(Saved entries)

___

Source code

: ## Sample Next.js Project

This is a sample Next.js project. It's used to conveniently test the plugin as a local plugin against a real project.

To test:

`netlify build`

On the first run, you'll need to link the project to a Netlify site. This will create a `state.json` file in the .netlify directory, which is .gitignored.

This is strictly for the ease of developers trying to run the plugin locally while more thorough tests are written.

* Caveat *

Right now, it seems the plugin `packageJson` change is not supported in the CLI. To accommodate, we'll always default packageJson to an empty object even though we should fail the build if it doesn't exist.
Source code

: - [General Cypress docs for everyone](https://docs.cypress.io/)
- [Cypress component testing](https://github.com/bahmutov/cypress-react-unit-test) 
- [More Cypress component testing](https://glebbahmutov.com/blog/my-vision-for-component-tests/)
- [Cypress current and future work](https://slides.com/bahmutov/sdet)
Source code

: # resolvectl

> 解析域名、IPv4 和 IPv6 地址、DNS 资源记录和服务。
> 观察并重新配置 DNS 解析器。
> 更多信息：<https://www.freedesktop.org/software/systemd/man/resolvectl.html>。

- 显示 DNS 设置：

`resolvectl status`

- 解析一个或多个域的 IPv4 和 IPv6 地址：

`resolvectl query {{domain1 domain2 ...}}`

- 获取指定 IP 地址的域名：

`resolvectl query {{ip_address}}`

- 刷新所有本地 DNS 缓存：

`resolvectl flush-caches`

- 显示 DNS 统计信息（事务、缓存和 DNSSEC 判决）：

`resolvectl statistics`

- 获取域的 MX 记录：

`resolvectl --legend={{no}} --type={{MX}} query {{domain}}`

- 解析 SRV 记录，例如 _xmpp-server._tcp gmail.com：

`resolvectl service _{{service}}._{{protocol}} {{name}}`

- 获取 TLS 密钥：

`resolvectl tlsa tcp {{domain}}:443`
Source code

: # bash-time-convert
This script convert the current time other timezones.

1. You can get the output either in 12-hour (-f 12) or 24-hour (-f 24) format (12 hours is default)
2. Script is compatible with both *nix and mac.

___

* **Task requirements**
For this exercise, repeat exactly the lines of the data above from the one with "- 解析 SRV 记录，例如 _xmpp-server._tcp gmail.com：" down to the one with "This script convert", both end lines included.

* **Result of the task**
- 解析 SRV 记录，例如 _xmpp-server._tcp gmail.com：

`resolvectl service _{{service}}._{{protocol}} {{name}}`

- 获取 TLS 密钥：

`resolvectl tlsa tcp {{domain}}:443`
Source code

: # bash-time-convert
This script convert the current time other timezones.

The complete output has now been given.